In 2025, Dolce & Gabbana celebrated the 25th anniversary of Light Blue by relaunching the fragrance line. The original Light Blue and Light Blue Pour Homme Eau de Toilette fragrances were reformulated by their original perfumers, Olivier Cresp and Alberto Morillas, with updated compositions designed to improve longevity while preserving their original olfactory identity. The bottles were also redesigned with updated packaging featuring reduced plastic components and new metallic details. The relaunch was accompanied by a new advertising campaign directed by Gordon von Steiner and filmed in Capri, starring Vittoria Ceretti and Theo James.

As part of the anniversary celebrations, Dolce & Gabbana also introduced Light Blue Capri In Love and Light Blue Capri In Love Pour Homme, two Eau de Parfum flankers inspired by the island of Capri.

In 2026, the company expanded the collection with Light Blue Eau de Parfum and Light Blue Pour Homme Eau de Parfum, new concentrations of the original fragrances created by Olivier Cresp and Alberto Morillas. While preserving the Mediterranean character of the Eau de Toilette editions, the Eau de Parfum versions introduced new compositions with greater intensity and longevity.

==Reception==
In The New York Times in 2007, Light Blue for women earned a 5 (out of 5) star rating. In 2008, Light Blue for Men won the best men's fragrance as well as best new fragrance commercial at the FiFi Awards. As of 2012, the Light Blue fragrances had received fourteen awards. Light Blue was one of twelve fragrances selected for an exhibition entitled "The Art of Scent 1889-2012" curated by Chandler Burr, head of the Department of Olfactory Art of the Museum of Arts and Design. The Fragrance Foundation announced that both the male and female fragrances were in the top 7 selling fragrances for the first quarter of 2015.

==Advertising==
The initial advert for the fragrance was filmed in 2007 in Capri, Italy with models David Gandy and Marija Vujović wearing tiny white swimsuits and kissing on a raft. The voice is that of the French voice over actor Pierre Maubouché, who also voiced the subsequent TV commercials, also aired worldwide. According to British researchers, the advertisement is among the sexiest television adverts.

In 2010, the adverts featured Gandy with model Anna Jagodzińska. Instead of the raft, the models are seen in tiny white suits before swimming to shore where they embrace. Both versions of the advertisements were shot by fashion photographer Mario Testino in the waters off the island of Capri.

In May 2013, Dolce & Gabbana released their third version of the “Light Blue” fragrance campaign. Testino again filmed the commercials and adverts on location in Capri but this time with Italian model Bianca Balti in the female role opposite Gandy.
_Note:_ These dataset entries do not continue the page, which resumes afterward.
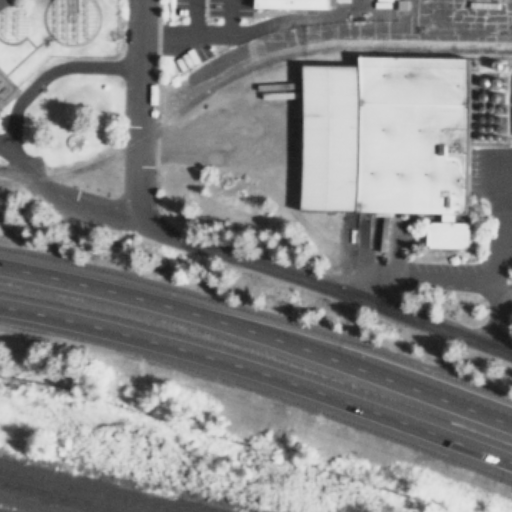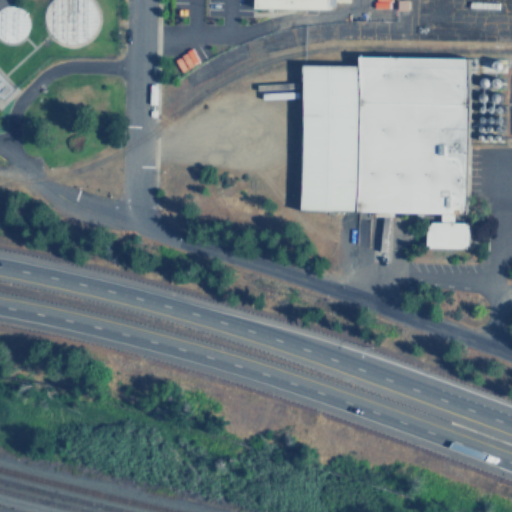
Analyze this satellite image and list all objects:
building: (288, 3)
building: (295, 3)
road: (230, 10)
road: (191, 12)
road: (245, 17)
storage tank: (67, 20)
building: (67, 20)
building: (13, 24)
storage tank: (11, 25)
building: (11, 25)
railway: (242, 52)
wastewater plant: (60, 87)
building: (5, 90)
building: (5, 90)
road: (128, 106)
road: (8, 130)
building: (384, 135)
building: (390, 138)
road: (5, 143)
road: (490, 244)
road: (320, 276)
road: (431, 280)
road: (371, 285)
road: (258, 334)
road: (258, 374)
railway: (89, 491)
railway: (70, 494)
railway: (48, 500)
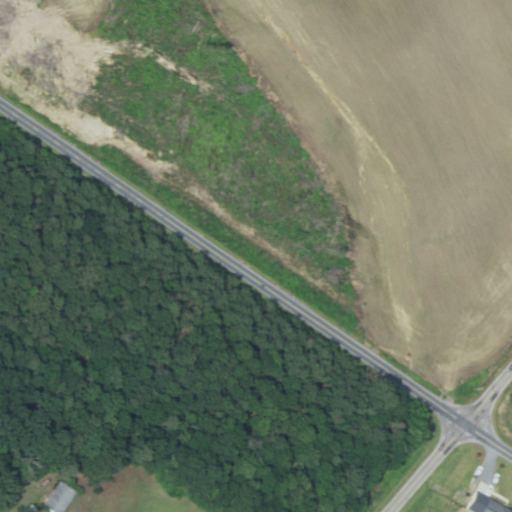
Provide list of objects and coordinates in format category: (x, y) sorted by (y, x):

In 2015, InStyle magazine included Light Blue as one of 'The 10 Hottest Perfume Campaigns'.

Balti and Gandy participated in a photoshoot in support of the 2015 limited versions with photographer Victor Demarchelier.

In 2025, Dolce & Gabbana launched a new advertising campaign to accompany the reformulation and relaunch of the Light Blue and Light Blue Pour Homme eau de toilette fragrances. Directed by Gordon von Steiner and filmed in Capri, the campaign featured Italian model Vittoria Ceretti and British actor Theo James, replacing Bianca Balti and David Gandy as the principal faces of the fragrance line. The campaign retained the Mediterranean setting and visual references associated with the earlier advertisements, including scenes filmed near the Faraglioni.